Otis (Asa Butterfield) is still quietly mooning over Maeve (Emma Mackey), their money-spinning sex clinic having long ago shut up shop. More surprisingly, he has found distraction in Ruby (Mimi Keene), Moordale High’s reigning queen bee who insists they keep their relationship under wraps lest he damage her cred at school. Meanwhile, Eric (Ncuti Gatwa) and ex-bully Adam (Connor Swindells, currently featuring in the BBC submarine thriller Vigil) are making progress as a couple, even though, for Adam, belligerent habits die hard.
It’s only to be expected that the series is now less focused on the lives of Otis and Eric. Instead, it has blossomed into an ensemble piece, with plot strands developing around the non-binary Cal (Dua Saleh); Maeve’s burgeoning romance with her caravan park neighbour, Isaac (George Robinson); and Aimee’s struggles to deal with her sexual assault, which has led to her adopting an emotional support goat.
Among the adults, there is the now-pregnant Jean (Gillian Anderson) and her struggles to find equilibrium with the baby’s father; the slow disintegration of Adam’s father’s marriage and livelihood; and the arrival of a new headteacher, Hope (Girls’ Jemima Kirke), whose offbeat dance and on-point lipstick in the first assembly belies a deeper and potentially damaging conservatism. Though the writers sometimes strain to keep all these plates spinning, it’s heartening to see the series broadening its vision.
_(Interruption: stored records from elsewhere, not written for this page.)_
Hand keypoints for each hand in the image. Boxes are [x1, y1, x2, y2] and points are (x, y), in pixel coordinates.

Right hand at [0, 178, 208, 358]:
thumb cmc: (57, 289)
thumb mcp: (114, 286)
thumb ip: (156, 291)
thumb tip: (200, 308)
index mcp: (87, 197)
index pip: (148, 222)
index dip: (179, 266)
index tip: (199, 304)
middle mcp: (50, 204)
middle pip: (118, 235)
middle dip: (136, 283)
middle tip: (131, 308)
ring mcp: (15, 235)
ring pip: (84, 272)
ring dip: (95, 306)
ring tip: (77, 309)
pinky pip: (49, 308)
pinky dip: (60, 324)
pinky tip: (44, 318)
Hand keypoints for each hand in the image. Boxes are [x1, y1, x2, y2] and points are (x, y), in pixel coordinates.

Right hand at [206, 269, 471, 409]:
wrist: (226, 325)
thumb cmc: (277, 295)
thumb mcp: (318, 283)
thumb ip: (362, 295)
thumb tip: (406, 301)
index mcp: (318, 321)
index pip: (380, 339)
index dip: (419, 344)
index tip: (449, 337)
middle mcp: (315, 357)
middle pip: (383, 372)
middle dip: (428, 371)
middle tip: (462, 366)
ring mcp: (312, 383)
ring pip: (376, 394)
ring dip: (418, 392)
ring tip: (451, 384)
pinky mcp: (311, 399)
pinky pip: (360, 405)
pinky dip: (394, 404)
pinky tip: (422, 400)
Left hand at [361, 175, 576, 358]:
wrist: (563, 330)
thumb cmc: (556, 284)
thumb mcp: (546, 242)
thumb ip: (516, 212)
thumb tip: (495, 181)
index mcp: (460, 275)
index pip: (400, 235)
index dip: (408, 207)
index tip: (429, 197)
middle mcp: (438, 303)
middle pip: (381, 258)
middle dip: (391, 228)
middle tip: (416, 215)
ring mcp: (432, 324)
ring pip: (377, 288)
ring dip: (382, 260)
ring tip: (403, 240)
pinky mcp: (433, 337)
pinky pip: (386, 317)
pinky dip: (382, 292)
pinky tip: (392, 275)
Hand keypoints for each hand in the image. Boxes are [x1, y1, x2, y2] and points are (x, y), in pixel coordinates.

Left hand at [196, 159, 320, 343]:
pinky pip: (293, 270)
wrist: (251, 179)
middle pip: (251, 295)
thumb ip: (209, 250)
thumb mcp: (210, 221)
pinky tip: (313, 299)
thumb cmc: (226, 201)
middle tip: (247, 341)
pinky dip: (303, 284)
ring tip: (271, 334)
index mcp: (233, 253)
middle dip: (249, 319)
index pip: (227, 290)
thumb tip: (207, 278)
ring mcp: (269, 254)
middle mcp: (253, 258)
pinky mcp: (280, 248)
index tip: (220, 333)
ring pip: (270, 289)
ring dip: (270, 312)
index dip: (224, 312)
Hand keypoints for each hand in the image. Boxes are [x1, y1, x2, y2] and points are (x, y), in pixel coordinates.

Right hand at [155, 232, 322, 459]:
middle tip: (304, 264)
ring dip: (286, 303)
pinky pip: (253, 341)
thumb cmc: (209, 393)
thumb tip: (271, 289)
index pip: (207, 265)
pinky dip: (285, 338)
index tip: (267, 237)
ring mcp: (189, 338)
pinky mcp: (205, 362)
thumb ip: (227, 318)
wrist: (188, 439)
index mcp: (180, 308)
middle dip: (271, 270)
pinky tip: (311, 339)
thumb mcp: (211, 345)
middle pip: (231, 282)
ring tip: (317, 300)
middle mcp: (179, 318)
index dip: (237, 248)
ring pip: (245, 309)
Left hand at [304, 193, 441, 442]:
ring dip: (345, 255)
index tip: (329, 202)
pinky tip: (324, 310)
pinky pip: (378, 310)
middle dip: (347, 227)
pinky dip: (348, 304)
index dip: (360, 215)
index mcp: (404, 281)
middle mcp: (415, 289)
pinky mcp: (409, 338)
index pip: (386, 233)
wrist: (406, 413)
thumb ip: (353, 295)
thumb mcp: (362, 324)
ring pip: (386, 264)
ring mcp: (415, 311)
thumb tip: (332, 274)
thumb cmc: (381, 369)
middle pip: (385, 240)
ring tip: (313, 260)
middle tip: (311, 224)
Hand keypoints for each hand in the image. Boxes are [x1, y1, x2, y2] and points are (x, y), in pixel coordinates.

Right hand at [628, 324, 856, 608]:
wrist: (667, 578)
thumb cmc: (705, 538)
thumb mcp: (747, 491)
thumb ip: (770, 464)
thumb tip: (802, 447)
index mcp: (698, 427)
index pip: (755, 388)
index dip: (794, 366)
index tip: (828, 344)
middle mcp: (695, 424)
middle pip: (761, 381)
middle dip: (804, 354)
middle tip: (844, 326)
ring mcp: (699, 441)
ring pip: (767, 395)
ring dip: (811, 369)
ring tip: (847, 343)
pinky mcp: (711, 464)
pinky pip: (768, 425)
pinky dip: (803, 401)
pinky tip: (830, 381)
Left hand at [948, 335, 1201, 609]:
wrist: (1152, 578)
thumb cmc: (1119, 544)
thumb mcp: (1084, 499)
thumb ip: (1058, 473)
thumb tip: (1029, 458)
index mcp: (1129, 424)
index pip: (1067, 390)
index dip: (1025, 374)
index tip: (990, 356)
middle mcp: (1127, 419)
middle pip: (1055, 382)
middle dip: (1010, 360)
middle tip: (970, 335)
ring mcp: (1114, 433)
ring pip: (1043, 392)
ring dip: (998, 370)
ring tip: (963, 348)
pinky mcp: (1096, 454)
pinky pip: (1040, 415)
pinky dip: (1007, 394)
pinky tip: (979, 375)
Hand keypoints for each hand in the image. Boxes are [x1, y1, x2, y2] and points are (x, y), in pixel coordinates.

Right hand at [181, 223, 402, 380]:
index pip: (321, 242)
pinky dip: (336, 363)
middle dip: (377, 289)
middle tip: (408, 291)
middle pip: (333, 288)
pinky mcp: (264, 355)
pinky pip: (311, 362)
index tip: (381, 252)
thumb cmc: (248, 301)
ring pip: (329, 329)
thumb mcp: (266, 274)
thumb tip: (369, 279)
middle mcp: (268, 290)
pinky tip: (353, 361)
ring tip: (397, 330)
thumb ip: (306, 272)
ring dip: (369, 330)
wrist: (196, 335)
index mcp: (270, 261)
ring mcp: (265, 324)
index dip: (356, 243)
Out of the newbies, Hope’s arrival has the greatest impact, her introduction of school uniform and an overhauled SRE syllabus promoting not safety and consent but abstinence and shame causing mutiny in the ranks.
Like so many youth dramas, Sex Education still deals in teen stereotypes – the mean girl, the kook, the rebel outcast and the gay best friend are tropes that go back decades. The difference here is that the so-called supporting cast members get to take turns in the spotlight and are allowed to be three-dimensional. Viewers are also required to overlook the fact that several of the school-age protagonists are, in real life, just a few years shy of 30 – but no matter. In its third outing, the series remains cringingly honest and engagingly heartfelt, with just the right amount of pathos and the occasional outrageous sight gag.
I won’t reveal what transpires during a student trip to France but, safe to say, if you thought Murray Bartlett’s hotel manager crapping in a guest’s suitcase in The White Lotus was the greatest scatological set-piece this year, you ain’t seen nothing yet.